--- start Source extract ---

DataViz Makeover 1 - Singapore Labour Force

A data visualization makeover and a Tableau tutorial for beginners.

Gabriella Pauline Djojosaputro https://www.linkedin.com/in/gabriellapauline/ (School of Information Systems, Singapore Management University)https://smu.edu.sg
01-30-2021

This will be quite a long post, so feel free to jump to the section that you are interested in.

1. Introduction

We are living in a world that is constantly producing a vast amount of data, and data visualisation helps us to understand the data better. However, a poor visualisation can be of little value, or even misleading. Visual analytics is not just about creating a pretty chart, but it is the marriage of data analytics and visualizations that aims to detect the expected and discover the unexpected.

This post will makeover Chart 6: Resident Labour Force by age group from page 22 of Labour Force in Singapore 2019 Report.

2. Original Visualisation Evaluation

To start, we examine the original visualisation from the data (Figure 1) to learn what we can improve. The critiques are given in terms of clarity and aesthetics.

Figure 1. Original chart from Labour Force in Singapore 2019 Report

2.1 Clarity

To keep:

  1. Usage of colours are consistent. All 2009 data uses grey colour, while 2019 data uses blue.
  2. Useful annotations such as reference lines and labels for the median are added.
  3. Source of the data is listed.

--- end Source extract ---
--- start Record list ---

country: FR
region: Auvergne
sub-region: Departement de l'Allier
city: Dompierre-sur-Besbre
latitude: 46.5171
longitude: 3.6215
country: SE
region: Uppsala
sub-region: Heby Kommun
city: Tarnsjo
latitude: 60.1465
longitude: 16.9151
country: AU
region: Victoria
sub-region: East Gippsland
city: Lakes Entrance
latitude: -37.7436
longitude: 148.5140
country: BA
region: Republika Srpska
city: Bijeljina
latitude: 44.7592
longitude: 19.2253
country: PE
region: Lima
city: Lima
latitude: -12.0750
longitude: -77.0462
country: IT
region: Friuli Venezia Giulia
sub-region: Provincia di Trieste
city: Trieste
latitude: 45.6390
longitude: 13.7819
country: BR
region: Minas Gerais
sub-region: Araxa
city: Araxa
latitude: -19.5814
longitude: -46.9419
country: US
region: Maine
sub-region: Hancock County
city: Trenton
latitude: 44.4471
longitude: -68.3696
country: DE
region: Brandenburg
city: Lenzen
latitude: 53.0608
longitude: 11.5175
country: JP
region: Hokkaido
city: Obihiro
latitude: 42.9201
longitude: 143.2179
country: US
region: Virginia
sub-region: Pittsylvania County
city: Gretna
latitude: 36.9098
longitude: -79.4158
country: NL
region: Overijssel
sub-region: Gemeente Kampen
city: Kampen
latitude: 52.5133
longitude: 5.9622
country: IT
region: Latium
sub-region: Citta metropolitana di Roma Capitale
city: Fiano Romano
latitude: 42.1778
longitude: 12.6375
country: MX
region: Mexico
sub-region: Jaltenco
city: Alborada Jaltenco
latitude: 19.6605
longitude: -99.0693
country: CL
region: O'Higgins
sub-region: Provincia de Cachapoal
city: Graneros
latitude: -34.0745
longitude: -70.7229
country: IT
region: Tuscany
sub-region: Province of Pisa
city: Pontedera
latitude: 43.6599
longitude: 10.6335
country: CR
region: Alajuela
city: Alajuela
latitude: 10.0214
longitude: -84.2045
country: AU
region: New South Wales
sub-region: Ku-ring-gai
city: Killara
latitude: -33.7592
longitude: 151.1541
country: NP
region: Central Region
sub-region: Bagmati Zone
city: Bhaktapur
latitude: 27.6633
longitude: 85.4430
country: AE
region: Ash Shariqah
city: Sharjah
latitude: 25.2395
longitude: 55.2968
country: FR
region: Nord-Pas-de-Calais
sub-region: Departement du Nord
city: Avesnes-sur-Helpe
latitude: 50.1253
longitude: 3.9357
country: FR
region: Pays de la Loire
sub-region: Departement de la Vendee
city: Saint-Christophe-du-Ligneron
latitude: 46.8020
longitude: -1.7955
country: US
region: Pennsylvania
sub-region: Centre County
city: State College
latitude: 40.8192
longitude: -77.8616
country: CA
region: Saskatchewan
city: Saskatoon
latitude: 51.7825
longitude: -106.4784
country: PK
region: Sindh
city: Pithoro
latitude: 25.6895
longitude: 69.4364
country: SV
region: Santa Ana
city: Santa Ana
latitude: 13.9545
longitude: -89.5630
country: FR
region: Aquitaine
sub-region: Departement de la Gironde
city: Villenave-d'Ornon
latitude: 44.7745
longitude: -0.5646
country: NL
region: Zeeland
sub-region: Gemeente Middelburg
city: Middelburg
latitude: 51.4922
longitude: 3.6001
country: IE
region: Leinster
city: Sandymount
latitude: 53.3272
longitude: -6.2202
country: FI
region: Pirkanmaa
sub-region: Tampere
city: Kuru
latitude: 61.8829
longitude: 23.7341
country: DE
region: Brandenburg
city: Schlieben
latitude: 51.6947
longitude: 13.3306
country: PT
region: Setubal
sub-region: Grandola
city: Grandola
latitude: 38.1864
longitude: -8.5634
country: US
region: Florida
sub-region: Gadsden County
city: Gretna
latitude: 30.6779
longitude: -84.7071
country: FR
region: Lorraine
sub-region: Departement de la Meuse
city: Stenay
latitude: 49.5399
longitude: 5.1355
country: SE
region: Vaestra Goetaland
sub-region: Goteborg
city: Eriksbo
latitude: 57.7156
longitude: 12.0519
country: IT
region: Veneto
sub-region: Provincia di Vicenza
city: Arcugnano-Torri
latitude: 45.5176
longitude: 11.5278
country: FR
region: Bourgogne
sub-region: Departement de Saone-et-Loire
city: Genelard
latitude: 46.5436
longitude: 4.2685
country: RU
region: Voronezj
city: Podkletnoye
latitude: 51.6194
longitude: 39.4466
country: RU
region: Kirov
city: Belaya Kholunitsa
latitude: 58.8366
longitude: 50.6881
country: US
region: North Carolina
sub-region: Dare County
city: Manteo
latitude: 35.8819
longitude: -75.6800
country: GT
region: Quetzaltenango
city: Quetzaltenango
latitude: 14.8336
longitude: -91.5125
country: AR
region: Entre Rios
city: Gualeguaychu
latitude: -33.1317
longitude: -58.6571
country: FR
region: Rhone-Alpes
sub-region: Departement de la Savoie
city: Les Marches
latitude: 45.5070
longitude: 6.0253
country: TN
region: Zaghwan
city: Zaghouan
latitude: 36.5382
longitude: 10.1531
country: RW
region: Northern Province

--- end Record list ---

Copy everything in the makeover post from "This post will" down to "median are added.", and rename "blue" to "green" wherever it appears. None of these items are needed.

This post will makeover Chart 6: Resident Labour Force by age group from page 22 of Labour Force in Singapore 2019 Report.

2. Original Visualisation Evaluation

To start, we examine the original visualisation from the data (Figure 1) to learn what we can improve. The critiques are given in terms of clarity and aesthetics.

Figure 1. Original chart from Labour Force in Singapore 2019 Report

2.1 Clarity

To keep:

  1. Usage of colours are consistent. All 2009 data uses grey colour, while 2019 data uses green.
  2. Useful annotations such as reference lines and labels for the median are added.